• [Data supplied]:
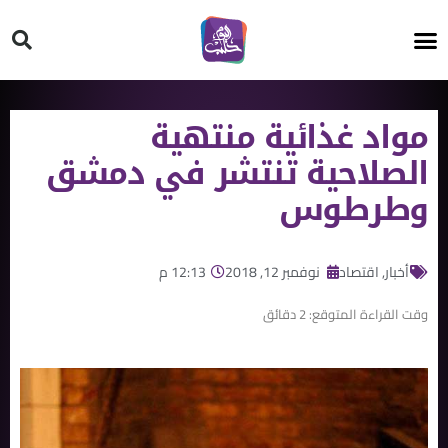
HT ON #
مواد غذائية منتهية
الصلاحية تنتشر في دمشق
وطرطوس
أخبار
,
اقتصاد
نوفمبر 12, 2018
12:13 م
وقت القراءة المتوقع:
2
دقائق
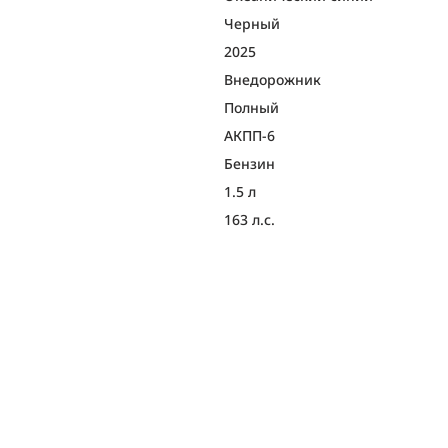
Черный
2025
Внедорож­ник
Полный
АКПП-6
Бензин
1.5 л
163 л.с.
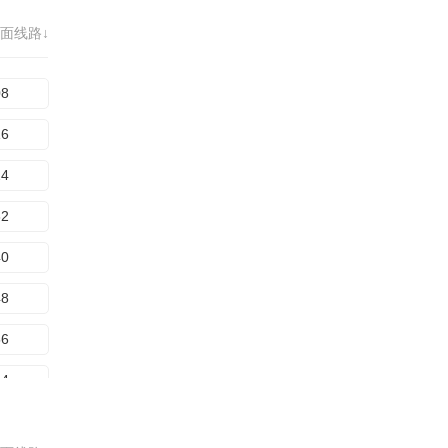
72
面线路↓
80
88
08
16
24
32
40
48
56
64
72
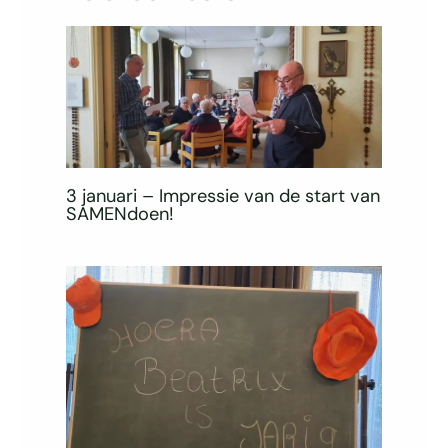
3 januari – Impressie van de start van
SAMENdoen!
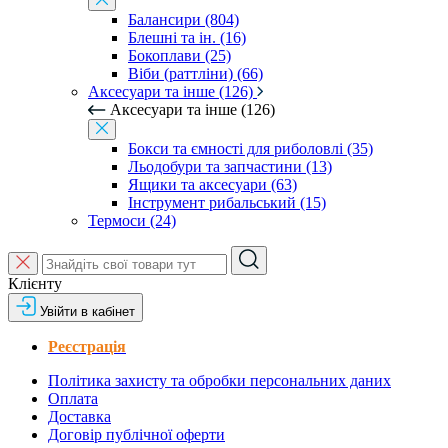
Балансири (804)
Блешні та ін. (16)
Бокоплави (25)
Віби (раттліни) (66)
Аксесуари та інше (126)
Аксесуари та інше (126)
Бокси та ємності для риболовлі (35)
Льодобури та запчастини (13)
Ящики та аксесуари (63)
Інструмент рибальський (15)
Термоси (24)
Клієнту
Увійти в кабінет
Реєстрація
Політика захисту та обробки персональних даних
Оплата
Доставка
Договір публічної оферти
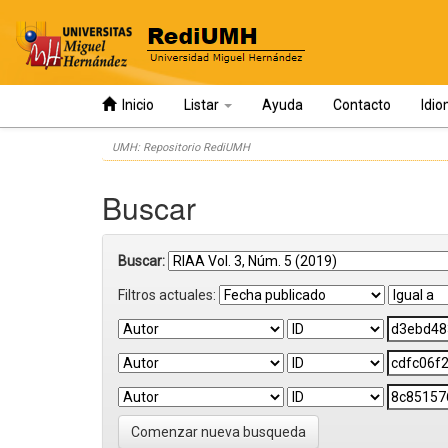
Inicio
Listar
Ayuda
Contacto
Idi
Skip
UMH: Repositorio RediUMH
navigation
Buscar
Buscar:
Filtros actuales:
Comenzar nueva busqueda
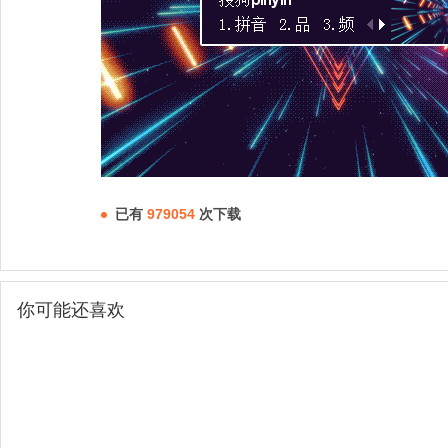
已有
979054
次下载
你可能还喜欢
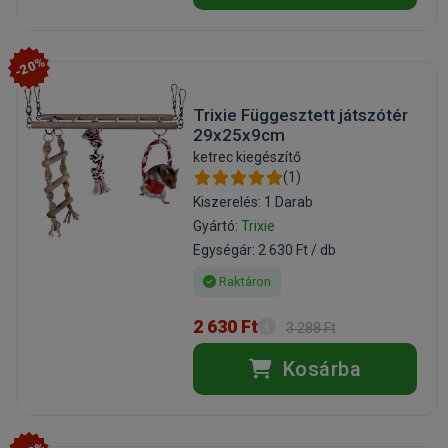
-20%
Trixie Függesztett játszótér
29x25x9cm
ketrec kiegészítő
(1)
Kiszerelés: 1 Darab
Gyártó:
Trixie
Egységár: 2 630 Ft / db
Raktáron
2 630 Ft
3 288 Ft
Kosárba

• [What the task asks]: Print all the material above exactly, and drop the images.

• [Solution to this problem]:
HT ON #
مواد غذائية منتهية
الصلاحية تنتشر في دمشق
وطرطوس
أخبار
,
اقتصاد
نوفمبر 12, 2018
12:13 م
وقت القراءة المتوقع:
2
دقائق
Черный
2025
Внедорож­ник
Полный
АКПП-6
Бензин
1.5 л
163 л.с.
72
面线路↓
80
88
08
16
24
32
40
48
56
64
72
3 januari – Impressie van de start van
SAMENdoen!
Балансири (804)
Блешні та ін. (16)
Бокоплави (25)
Віби (раттліни) (66)
Аксесуари та інше (126)
Аксесуари та інше (126)
Бокси та ємності для риболовлі (35)
Льодобури та запчастини (13)
Ящики та аксесуари (63)
Інструмент рибальський (15)
Термоси (24)
Клієнту
Увійти в кабінет
Реєстрація
Політика захисту та обробки персональних даних
Оплата
Доставка
Договір публічної оферти
Inicio
Listar
Ayuda
Contacto
Idi
Skip
UMH: Repositorio RediUMH
navigation
Buscar
Buscar:
Filtros actuales:
Comenzar nueva busqueda
已有
979054
次下载
你可能还喜欢
-20%
Trixie Függesztett játszótér
29x25x9cm
ketrec kiegészítő
(1)
Kiszerelés: 1 Darab
Gyártó:
Trixie
Egységár: 2 630 Ft / db
Raktáron
2 630 Ft
3 288 Ft
Kosárba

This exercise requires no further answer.